Staring by Rosemarie Garland-Thompson

Garland-Thompson is interested in the cultural status of the stare– what it does, and how it can be used. Staring, she argues, is a social taboo, which is seen as isolating, dominating and othering. However, staring can also be seen as a moment of connection. If we stare at human variation, then “staring makes things happen between people” (33); if modernity is all about rushing us towards sameness, then difference is what we stare at; in other words, we are pushed towards sameness, but stares show us that we want novelty.

In a similar way to Lennard Davis, Garland-Thompson evokes the idea of the “hypothetical average”- the abstaction of data that combines to form a person who is not real, but who is a combination of many different people. This, she says, is what we aspire to and yet will never be able to reach. This reminds me of Julie Orlemanski’s argument about the use of the zodiac man in Symptomatic Subjects: an aggregate of wounds and bodily differences that is of use to everyone, potentially, but is actually no one. This sense of an average is where she begins to speak about disability. Visible disabilities invite staring because they are different from the norm. She uses the example of the Allison Lapper statue in Trafalger Square, a statue that has featured in another essay I read several years ago about film and visual art (I can’t remember the author, but she talked about female bodybuilders too…  I will see if I can come back and add this). What the other essay mentions that Garland-Thompson doesn’t is that Lapper’s statue might not be a wholly pure victory for disability rights; it is an example of visibility but not necessarily representation. However, Garland-Thompson’s point is that the statue is stareable and forces us to re-think what we value as worthy of being on a pedastal and looked at.

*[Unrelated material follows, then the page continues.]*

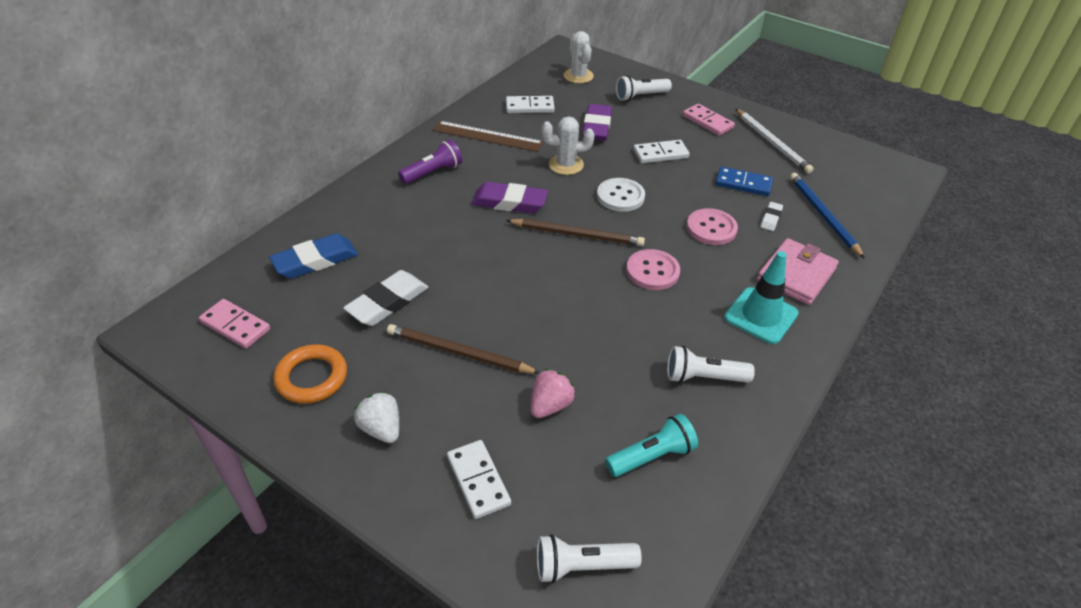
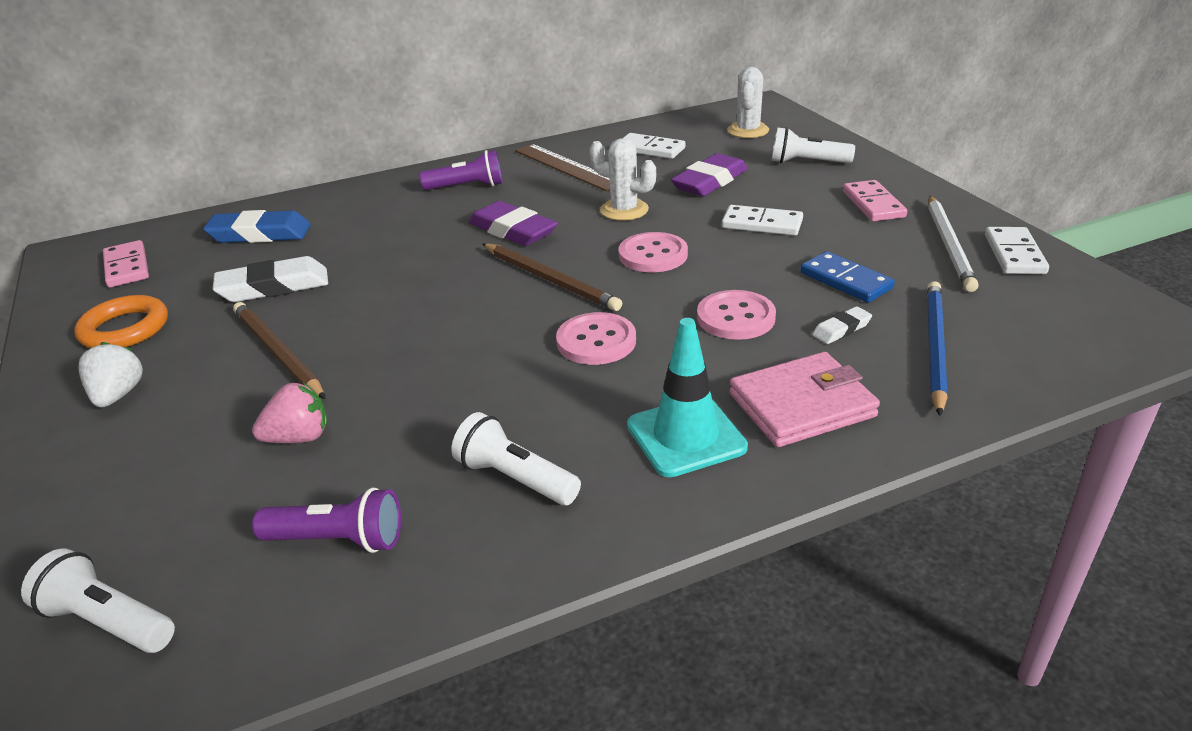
camera: 35 degrees right, 10 degrees down
white domino [447,440,511,519] -> white domino moved to [985,227,1049,274]
white button [597,178,645,212] -> pink button [619,232,688,272]
turquoise flashlight [605,414,698,477] -> purple flashlight [252,488,401,553]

The history of staring runs counter to the history of controlling one’s gaze or one’s seeable-ness. What she calls “baroque staring”, an unashamed look for aesthetic reasons that refuses legibility, is unlike our usual reason for staring: getting information. “Ugly laws” and anti- sex work laws exist less to protect people from being stared at, and more to protect the staree from having to see something “disgusting”. The fact that these laws exist categorizes the stare as a judgement (what’s being stared at is gross, or inappropriate) and reflects on both people involved. Modern people also have what she calls “consumer vision” (29), which corresponds to Sontag’s discussion of photos as consumable objects. If staring is our main way of engaging with the world, we make ourselves vulnerable to the repeated sameness of consumerism, “accumulations of identical items that at once deaden and draw our visual attention” (30).

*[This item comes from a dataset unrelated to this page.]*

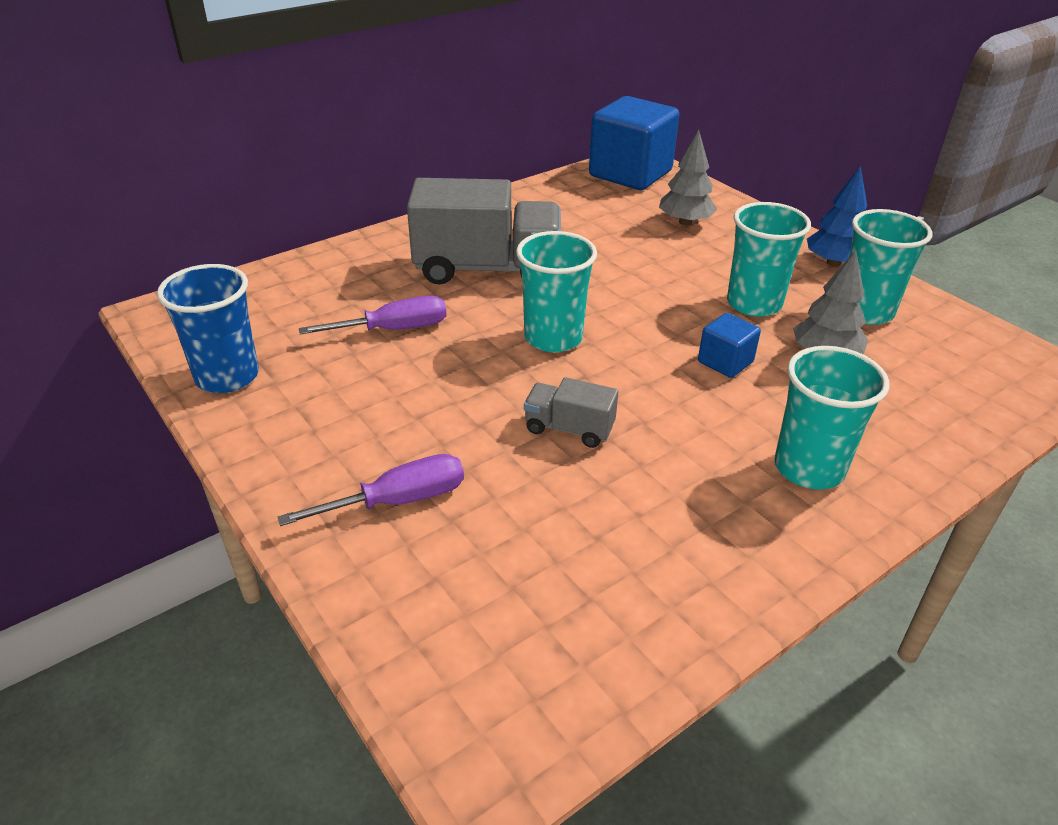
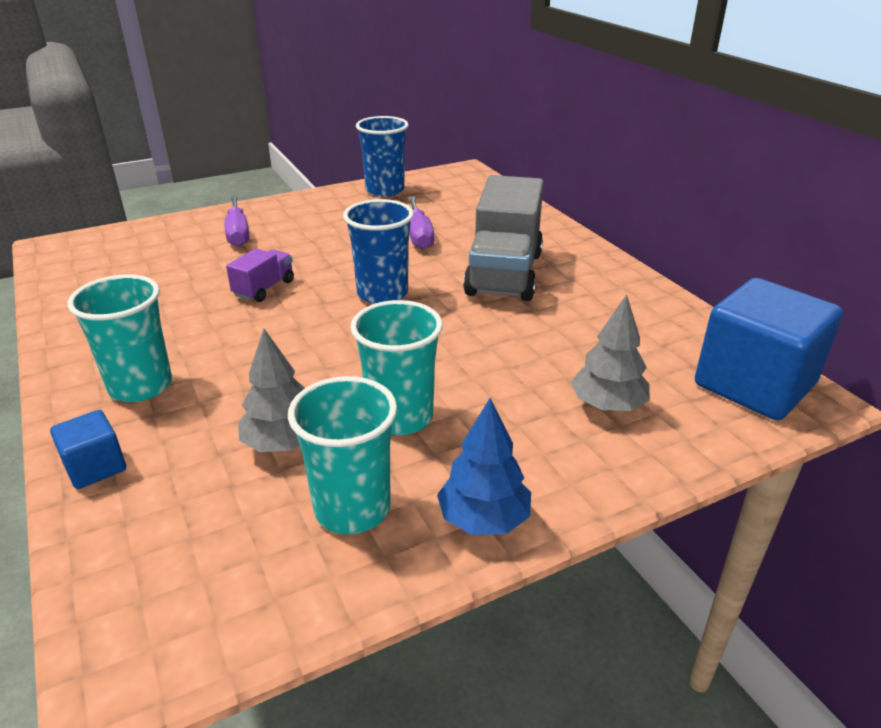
camera: 100 degrees right, 5 degrees down
turquoise cup [516,231,597,352] -> blue cup [343,199,414,304]
grey truck [524,377,618,448] -> purple truck [226,248,294,302]
blue cube [698,313,761,378] -> blue cube moved to [50,410,126,489]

The question is less so whether we should stare, she concludes, but how we should stare. She xplicitly brings up another book of Sontag’s, Regarding the Pain of Others, in which she determines that looking at human pain and suffering from a distance is immoral, much like the war photography she condemns in On Photography; the only good way to stare is through ethical engagement and activism. Garland-Thompson asks what ethical engagement is when starees are alive; she lands on Elaine Scarry’s idea that both beautiful and repulsive things demand engagement, and in doing so become ethically stareable. At stake here is whether the staree has agency. She uses the example of Harriet McBryde Johnson’s 2003 NYT cover, in which Johnson recounts becoming comfortable in her own skin and having been subject to stares for her entire life, before “teaching” the readers how to look at her by voicing her own self-confidence. I don’t think Garland-Thompson is saying that disabled people should be obligated to do this, but I’m also not sure what else she’s suggesting. If the best way for disabled people to engage with ethical staring is to put themselves in the public eye, what about people who cannot do that– and how is the valence of the stare not almost totally dependent on how the starer reacts? Perhaps this is her point, that ethical staring needs input from both parties, but if that’s the case I am not sure why the address is towards disabled people rather than non-disabled starers to engage ethically. She emphasizes the importance of the disability community she credits with helping starees to be more authentically themselves, but I am still unclear about what she thinks a perfect ethical staring relationship looks like concretely, and how exactly the onus in on the non-disabled starer instead of just the disabled staree. Disability visibility expands the concept of human variation, but this seems– to return to her criticism of capitalist ocularcentrism– to be an example of representation that is geared toward affecting the starer more than the staree, and doesn’t take into account, at least in detail, the danger of interactions where staring occurs, for disabled people and also POC, trans people, etc. This may be too narrow a reading of this book, but I have trouble taking visibility/representation as an ending point rather than a starting point.